-- YOUR OBJECTIVE --
Copy the lines below word for word, starting at the line that contains "The NICOLAS RIQUELME" and stopping after the line that contains "scintillans, which is larger?".

Chart understanding data

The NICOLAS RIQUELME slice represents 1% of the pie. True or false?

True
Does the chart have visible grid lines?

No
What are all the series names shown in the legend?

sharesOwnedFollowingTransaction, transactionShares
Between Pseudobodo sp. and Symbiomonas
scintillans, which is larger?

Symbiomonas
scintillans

* * *

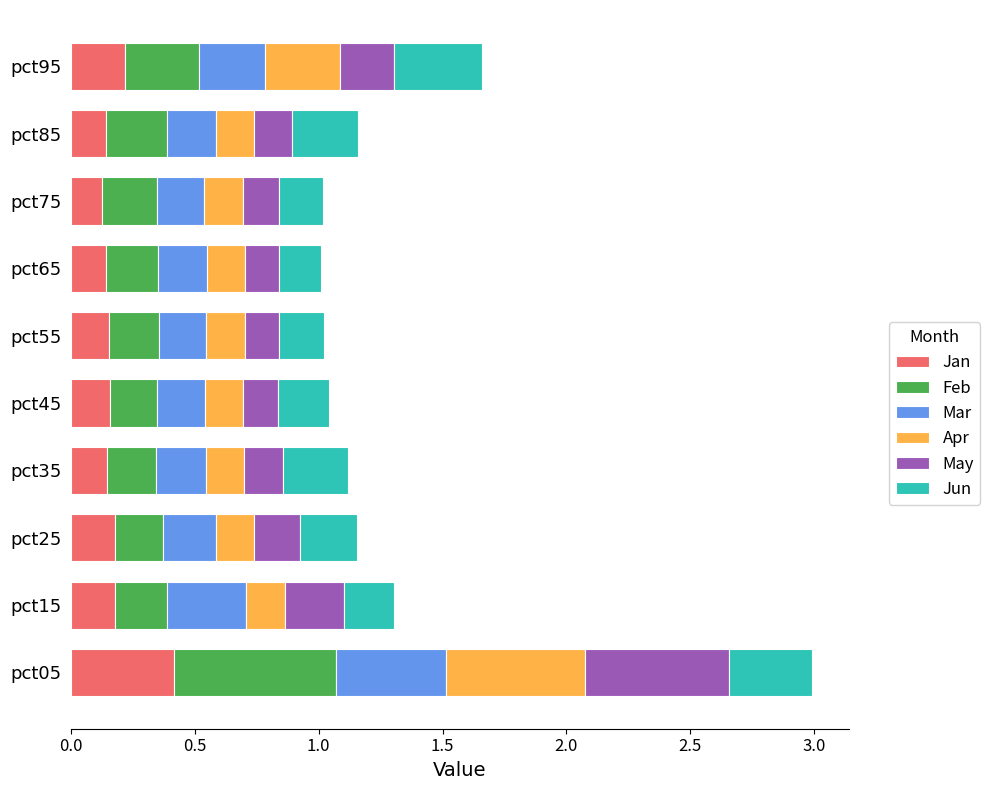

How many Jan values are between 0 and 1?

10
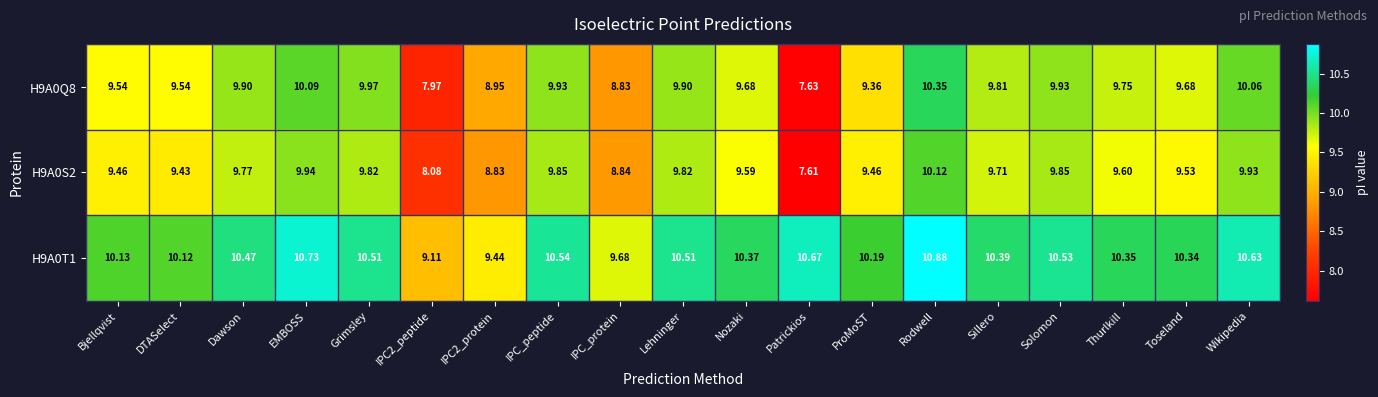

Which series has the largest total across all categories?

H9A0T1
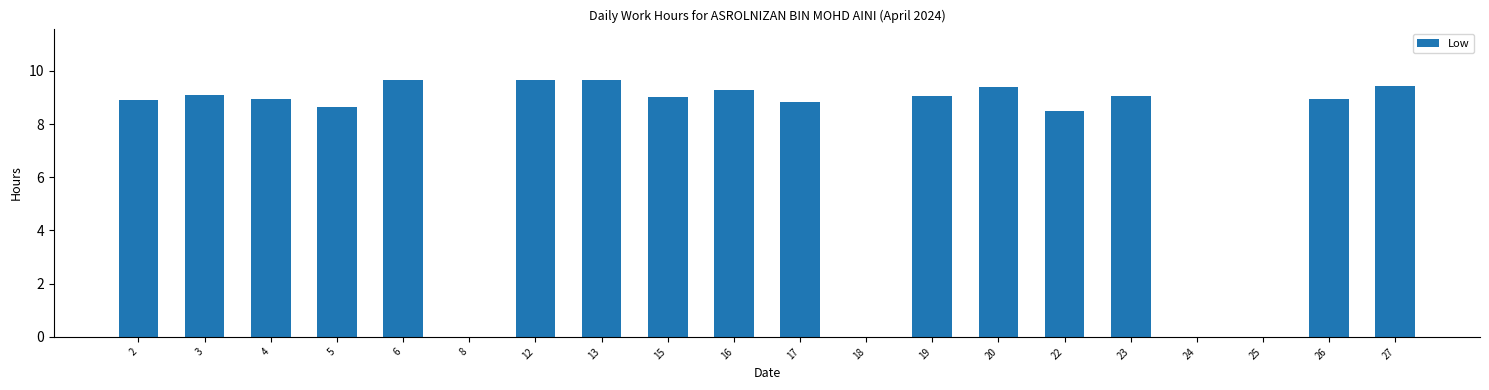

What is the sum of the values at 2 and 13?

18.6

-- EXERCISE OUTPUT --
The NICOLAS RIQUELME slice represents 1% of the pie. True or false?

True
Does the chart have visible grid lines?

No
What are all the series names shown in the legend?

sharesOwnedFollowingTransaction, transactionShares
Between Pseudobodo sp. and Symbiomonas
scintillans, which is larger?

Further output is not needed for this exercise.